21

“Anybody home?” Edith tried for nonchalance as she pushed open the back door of the farmhouse, but sounded timid even to her own ears. She’d been surprised, even a little aggrieved, when there’d been no answer to her knock. Knows I’m coming, don’t he?

OK, so she was late. Very late. Not her fault that her mother must have used the scooter and not refilled the tank. They were economical, but they didn’t run on thin air. Always down to Edith to do the dirty jobs.

She stepped through the mudroom into the kitchen itself, calling out again. The only response was from the old terrier, in her basket by the Aga. She lifted her head, gazed through filmy eyes, then curled up again, dismissive.

Nobody’s here, the girl thought mournfully. Nobody cares about fat, stupid, ugly Edith.

Her knees suddenly slack, Edith subsided into one of the wooden chairs by the kitchen table and stared at her shoes. Her tears, which had blown themselves out on the ride down to Grayrigg, bubbled up afresh. She tried to swallow them back into her aching throat, but little gulping whimpers escaped from her as she wrapped her arms around her skinny frame and rocked, crying, for what seemed a long time.

She couldn’t have said why she was so devastated. It wasn’t that she even liked Mr Hogg. OK, so he never shouted like her father, but he got this disappointed air about him. Took it personally when she let him down.

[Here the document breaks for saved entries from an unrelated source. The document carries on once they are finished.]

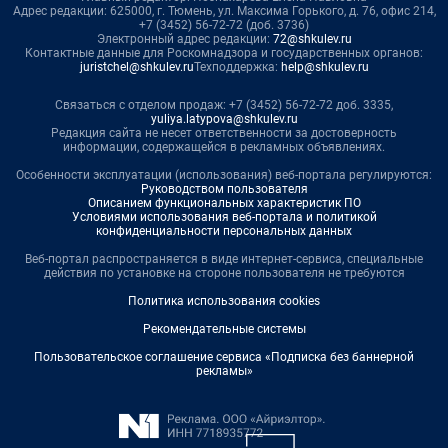
Адрес редакции: 625000, г. Тюмень, ул. Максима Горького, д. 76, офис 214,
+7 (3452) 56-72-72 (доб. 3736)
Электронный адрес редакции:
72@shkulev.ru
Контактные данные для Роскомнадзора и государственных органов:
juristchel@shkulev.ru
Техподдержка:
help@shkulev.ru
Связаться с отделом продаж: +7 (3452) 56-72-72 доб. 3335,
yuliya.latypova@shkulev.ru
Редакция сайта не несет ответственности за достоверность
информации, содержащейся в рекламных объявлениях.
Особенности эксплуатации (использования) веб-портала регулируются:
Руководством пользователя
Описанием функциональных характеристик ПО
Условиями использования веб-портала и политикой
конфиденциальности персональных данных
Веб-портал распространяется в виде интернет-сервиса, специальные
действия по установке на стороне пользователя не требуются
Политика использования cookies
Рекомендательные системы
Пользовательское соглашение сервиса «Подписка без баннерной
рекламы»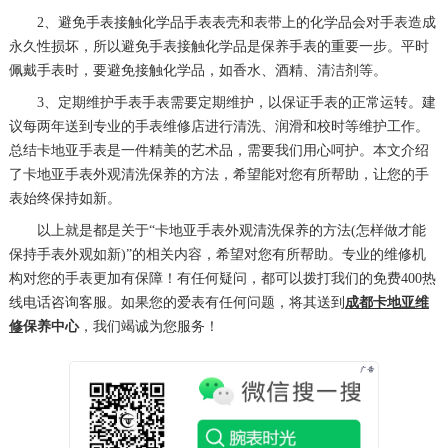
2、避免手表接触化学品手表表壳和表带上的化学品会对手表造成
永久性损坏，所以避免手表接触化学品是保养手表的重要一步。平时
佩戴手表时，要避免接触化学品，如香水、酒精、清洁剂等。
3、定期维护手表手表需要定期维护，以保证手表的正常运转。建
议每两年送到专业的手表维修店进行清洗、润滑和校时等维护工作。
总结卡地亚手表是一件精美的艺术品，需要我们用心呵护。本文介绍
了卡地亚手表外观清洗保养的方法，希望能对您有所帮助，让您的手
表始终保持如新。
以上就是都是关于“卡地亚手表外观清洗保养的方法(怎样做才能
保持手表外观如新)”的相关内容，希望对您有所帮助。专业的维修机
构对您的手表更加有保障！有任何疑问，都可以拨打我们的免费400热
线电话咨询客服。如果您的爱表有任何问题，将其送到
成都卡地亚维
修
保养中心
，我们竭诚为您服务！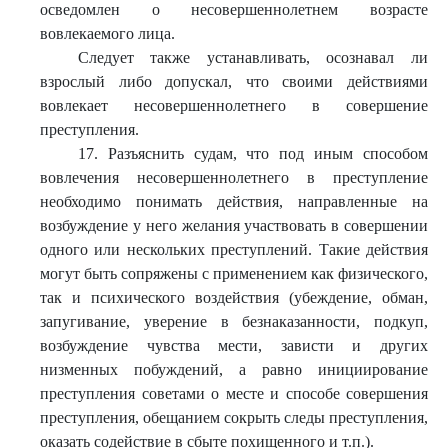
осведомлен о несовершеннолетнем возрасте
вовлекаемого лица.
Следует также устанавливать, осознавал ли
взрослый либо допускал, что своими действиями
вовлекает несовершеннолетнего в совершение
преступления.
17. Разъяснить судам, что под иным способом
вовлечения несовершеннолетнего в преступление
необходимо понимать действия, направленные на
возбуждение у него желания участвовать в совершении
одного или нескольких преступлений. Такие действия
могут быть сопряжены с применением как физического,
так и психического воздействия (убеждение, обман,
запугивание, уверение в безнаказанности, подкуп,
возбуждение чувства мести, зависти и других
низменных побуждений, а равно инициирование
преступления советами о месте и способе совершения
преступления, обещанием сокрыть следы преступления,
оказать содействие в сбыте похищенного и т.п.).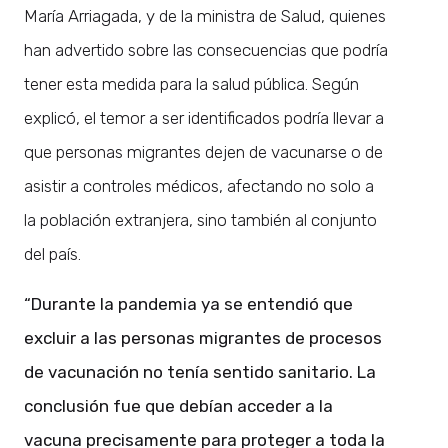
María Arriagada, y de la ministra de Salud, quienes
han advertido sobre las consecuencias que podría
tener esta medida para la salud pública. Según
explicó, el temor a ser identificados podría llevar a
que personas migrantes dejen de vacunarse o de
asistir a controles médicos, afectando no solo a
la población extranjera, sino también al conjunto
del país.
“Durante la pandemia ya se entendió que
excluir a las personas migrantes de procesos
de vacunación no tenía sentido sanitario. La
conclusión fue que debían acceder a la
vacuna precisamente para proteger a toda la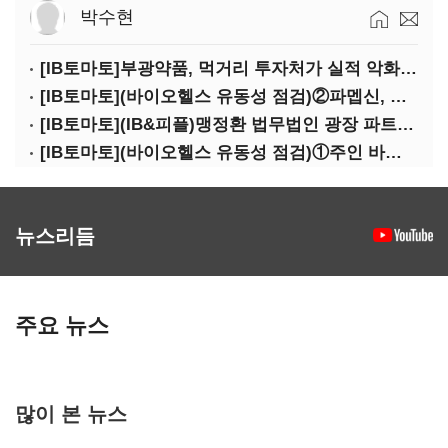
박수현
[IB토마토]부광약품, 먹거리 투자처가 실적 악화 '부메랑'?
[IB토마토](바이오헬스 유동성 점검)②파멥신, 자금조달 위기에…임상 완주 '물음표'
[IB토마토](IB&피플)맹정환 법무법인 광장 파트너 변호사
[IB토마토](바이오헬스 유동성 점검)①주인 바뀐 네오펙트…경영정상화 가능할까
뉴스리듬
주요 뉴스
많이 본 뉴스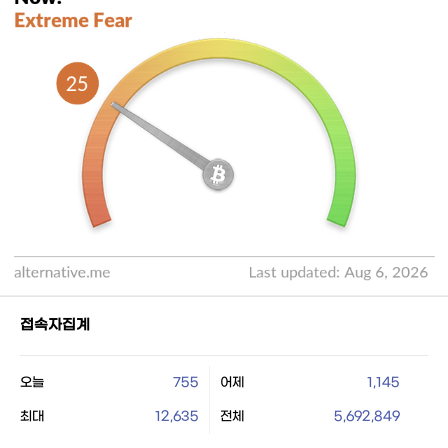
접속자집계
오늘
755
어제
1,145
최대
12,635
전체
5,692,849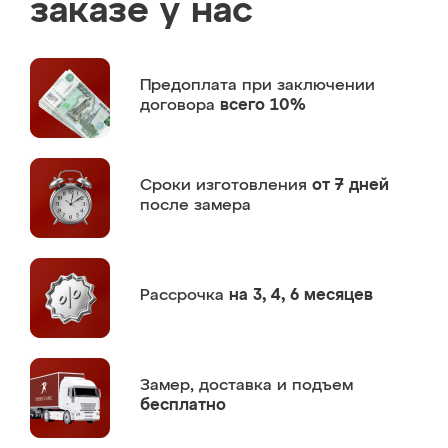
заказе у нас
Предоплата
при заключении
договора
всего 10%
Сроки изготовления
от 7 дней
после замера
Рассрочка
на 3, 4, 6 месяцев
Замер,
доставка и подъем
бесплатно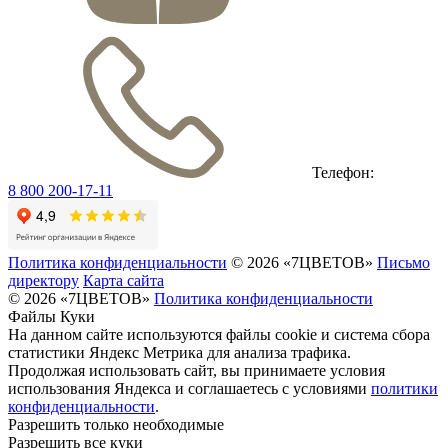
Телефон:
8 800 200-17-11
Политика конфиденциальности
© 2026 «7ЦВЕТОВ»
Письмо
директору
Карта сайта
© 2026 «7ЦВЕТОВ»
Политика конфиденциальности
Файлы Куки
На данном сайте используются файлы cookie и система сбора
статистики Яндекс Метрика для анализа трафика.
Продолжая использовать сайт, вы принимаете условия
использования Яндекса и соглашаетесь с условиями
политики
конфиденциальности
.
Разрешить только необходимые
Разрешить все куки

Some of her old teachers had tried that trick and it hadn’t worked any better when she was still at school. “Oh, Edith, if only you’d apply yourself a little harder.” But what had they to offer if she did? A bone-numbing job in telesales, or the check-out of the local supermarket? And then, at that last careers’ day, some so-called friend had blabbed about Edith’s secret dreams of fame and fortune. She’d hoped for encouragement. What she’d got was scorn.

How dare they laugh?

Edith never mentioned it again, but her resentment began to fester. She’d made her plans, quietly and without fuss, to exit this miserable existence. So when they mentioned her name in future, it would be in awed, hushed voices. And laughter would be the last thing on their minds.

Edith’s bawling subsided into sobs, which grew more difficult to sustain. She’d been hoping that Mr Hogg would walk in and find her weeping tragically, at which point he’d coax the whole story out of her, all sympathetic.

Edith comforted herself with a brief vision of her employer on the phone to her parents, berating them for how badly they’d treated their daughter, how they’d come so close to losing her.

Naturally, they’d rush down there, all full of regrets, to cosset and pamper her, to tell her she was their best girl. Like they used to back when she was almost too young to recall if it was memory or craving. Back when she had yet to dissatisfy them in so many ways.

Eventually, it dawned on Edith that if the terrier was still in her basket, Mr Hogg had likely gone further than a walk around the yard, even with him being a cripple. He could be out all morning. All day.

Edith felt her last chance for salvation slipping away from her.

She slouched out of the chair, only then catching sight of the note addressed to her in Mr Hogg’s looping hand. Hope flared again. In the time it took her to snatch it up, her imagination painted a heartrending plea not to do it. Perhaps some poetry, even a proposal.

The reality was a brusque instruction to clean the byre and give the old dairy a thorough going over before it was fit to let again. It finished: ‘We really must talk about your time-keeping, Edith!’

You’ll never get anywhere All I see in store for youYou’re never going to be famous

Edith’s face crumpled. She threw the ball of paper across the kitchen, causing the terrier to raise her head again briefly to see if it was worth the chase. It wasn’t.

The sight of the old dog, gazing up at her with those trusting eyes, made what she’d done yesterday even worse.

If only that farmer paid more attention to his flock

Edith straightened. Her father might have put the AK beyond her reach, but he wasn’t the only one with a gun around here.

Still swallowing her tears, she hurried through the hallway to Mr Hogg’s study. She knocked before she went in, just in case. The room was empty.

Propped behind the door was a twelve-bore Baikal, just where she remembered. The shotgun was old, speckled with rust. She’d never seen Mr Hogg pick it up, never mind fire it. Just for a moment, she worried that it wouldn’t do the job.

Soon find that out, won’t I?

The top shelf of the bookcase yielded a dusty box of cartridges. Decisive now, Edith opened it up and took just one, right from the centre, slipping it into her pocket. She put the box back, went through the kitchen pausing only to take a bottle of cooking sherry from the pantry.

Out in the brightly sunlit yard, she hesitated for the first time. Where? She looked around. Her eye lighted on the side door to the old barn next to the farmhouse.